2013: The Year 'the Stream' Crested - Alexis C. Madrigal - The Atlantic - 0 views

  • There are great reasons for why The Stream triumphed. In a world of infinite variety, it's difficult to categorize or even find, especially before a thing has been linked. So time, newness, began to stand in for many other things. And now the Internet's media landscape is like a never-ending store, where everything is free. No matter how hard you sprint for the horizon, it keeps receding. There is always something more.  Nowness also transmits this sense of presence, of other people, that you get in a city when you go to a highway overpass and look down at all the cars at any time of the day or night. Things are happening. I am not alone. Look at all this. 
  • Schonfeld cited Betaworks CEO John Borthwick's thinkpiece, "Distribution Now," which he wrote in April of 2009, just as all this was really getting going. Borthwick concludes his post on the rise of The Stream with two quotes from musician Brian Eno. The old (and better) one begins like this: "In a blinding flash of inspiration, the other day I realized that 'interactive' anything is the wrong word. Interactive makes you imagine people sitting with their hands on controls, some kind of gamelike thing. The right word is 'unfinished.' Think of cultural products, or art works, or the people who use them even, as being unfinished. Permanently unfinished. "
  • I am not joking when I say: it is easier to read Ulysses than it is to read the Internet. Because at least Ulysses has an end, an edge. Ulysses can be finished. The Internet is never finished. 
  • ...6 more annotations...
  • Take Netflix's decision to release ALL of House of Cards at once. People were flabbergasted! How could they sacrifice the nowness?!  But they did and people loved it. In contrast to live "appointment viewing," of a weekly show, House of Cards felt different, substantial. It was a weighty object that could be watched however you wanted to. 
  • Or take Snapchat and the Snowden-NSA revelations. They highlight a pernicious aspect of this metaphor: while the stream flows quickly past you, it flows into the vast, searchable reservoirs of companies and intelligence agencies. This stream is archived and data mined! On the Internet stream, you cannot keep up with the stream, but the stream can keep up with you. The NSA took advantage of this. 
  • On the tiniest level, many people (myself included) have been launching little e-mail newsletters. I've been writing into the stream for seven years, and I haven't had this much fun in a long time. My newsletter is finite (always less than 600 words) and it comes once a day. It has edges. You can finish it. 
  • Snapchat says: If we can't disappear completely, let's leave as little of a trace as possible. Let's be water vapor, a passing fog, not the stream. 

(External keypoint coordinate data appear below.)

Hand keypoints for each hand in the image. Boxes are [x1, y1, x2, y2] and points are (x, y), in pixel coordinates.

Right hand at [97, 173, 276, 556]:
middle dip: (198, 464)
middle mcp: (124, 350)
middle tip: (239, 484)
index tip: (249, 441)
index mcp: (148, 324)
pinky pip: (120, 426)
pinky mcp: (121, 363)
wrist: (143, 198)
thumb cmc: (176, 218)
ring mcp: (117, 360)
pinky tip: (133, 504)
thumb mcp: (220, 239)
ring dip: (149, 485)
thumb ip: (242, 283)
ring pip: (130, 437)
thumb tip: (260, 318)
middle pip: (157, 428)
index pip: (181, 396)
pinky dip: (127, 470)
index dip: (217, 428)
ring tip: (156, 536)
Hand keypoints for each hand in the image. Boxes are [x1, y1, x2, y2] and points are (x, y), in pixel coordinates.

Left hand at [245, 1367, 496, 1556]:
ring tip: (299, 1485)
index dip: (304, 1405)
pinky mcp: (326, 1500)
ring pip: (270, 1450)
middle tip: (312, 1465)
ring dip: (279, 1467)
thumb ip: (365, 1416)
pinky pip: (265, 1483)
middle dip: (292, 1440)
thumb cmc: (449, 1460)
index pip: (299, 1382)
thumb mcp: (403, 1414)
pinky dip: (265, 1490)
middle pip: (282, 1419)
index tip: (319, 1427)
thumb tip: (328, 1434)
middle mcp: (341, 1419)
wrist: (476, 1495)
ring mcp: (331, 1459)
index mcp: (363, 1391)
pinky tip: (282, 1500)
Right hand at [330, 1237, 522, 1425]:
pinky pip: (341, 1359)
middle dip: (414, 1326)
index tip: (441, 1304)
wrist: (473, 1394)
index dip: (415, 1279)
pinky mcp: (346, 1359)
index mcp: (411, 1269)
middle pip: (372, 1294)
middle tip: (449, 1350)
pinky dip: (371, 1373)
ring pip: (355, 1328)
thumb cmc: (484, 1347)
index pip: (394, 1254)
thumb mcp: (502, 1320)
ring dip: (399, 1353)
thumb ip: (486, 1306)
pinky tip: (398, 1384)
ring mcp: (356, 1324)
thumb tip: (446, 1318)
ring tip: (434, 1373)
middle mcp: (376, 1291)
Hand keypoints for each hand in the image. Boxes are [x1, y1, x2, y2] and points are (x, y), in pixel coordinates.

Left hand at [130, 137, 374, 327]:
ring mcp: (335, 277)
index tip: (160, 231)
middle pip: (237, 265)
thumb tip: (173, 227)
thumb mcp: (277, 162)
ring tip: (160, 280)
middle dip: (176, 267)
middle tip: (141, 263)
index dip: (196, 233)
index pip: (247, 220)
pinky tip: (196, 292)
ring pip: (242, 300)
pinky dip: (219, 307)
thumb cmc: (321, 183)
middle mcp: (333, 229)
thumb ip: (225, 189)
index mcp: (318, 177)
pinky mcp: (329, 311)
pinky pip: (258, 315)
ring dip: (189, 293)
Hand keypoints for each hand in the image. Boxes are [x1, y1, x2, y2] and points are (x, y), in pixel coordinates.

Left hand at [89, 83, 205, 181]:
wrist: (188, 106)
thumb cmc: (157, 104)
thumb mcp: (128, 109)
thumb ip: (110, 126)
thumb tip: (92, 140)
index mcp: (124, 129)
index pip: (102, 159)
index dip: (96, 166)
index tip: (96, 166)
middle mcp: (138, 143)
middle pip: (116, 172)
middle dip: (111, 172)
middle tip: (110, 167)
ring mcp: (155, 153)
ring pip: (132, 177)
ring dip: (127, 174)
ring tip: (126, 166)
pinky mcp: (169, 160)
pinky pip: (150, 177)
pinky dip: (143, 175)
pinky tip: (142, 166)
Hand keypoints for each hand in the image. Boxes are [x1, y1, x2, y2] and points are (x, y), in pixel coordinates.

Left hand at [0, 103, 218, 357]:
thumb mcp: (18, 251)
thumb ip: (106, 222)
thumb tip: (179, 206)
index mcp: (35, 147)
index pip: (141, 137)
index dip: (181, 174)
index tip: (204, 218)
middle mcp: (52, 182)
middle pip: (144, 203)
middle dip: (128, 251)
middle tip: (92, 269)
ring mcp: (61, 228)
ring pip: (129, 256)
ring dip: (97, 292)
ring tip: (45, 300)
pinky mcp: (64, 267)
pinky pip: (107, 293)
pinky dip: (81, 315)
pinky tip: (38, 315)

  • Lastly, look at the huge viral successes of the year, Upworthy, ViralNova, TwentyTwoWords, FaithIt, and all the rest. They take advantage of the structure of the stream and the psychological problems it makes for people. These sites traffic in narrative porn. The whole point of their posts is that they are idealized stories with a beginning, middle, and end. They provide closure. They are rocks that you can stand on in the stream, just to catch your breath.
  • So the simple answer is that there's too much flow and not enough stock. The Internet could rebalance away from the flow (i.e. the stream) and start making more durable things.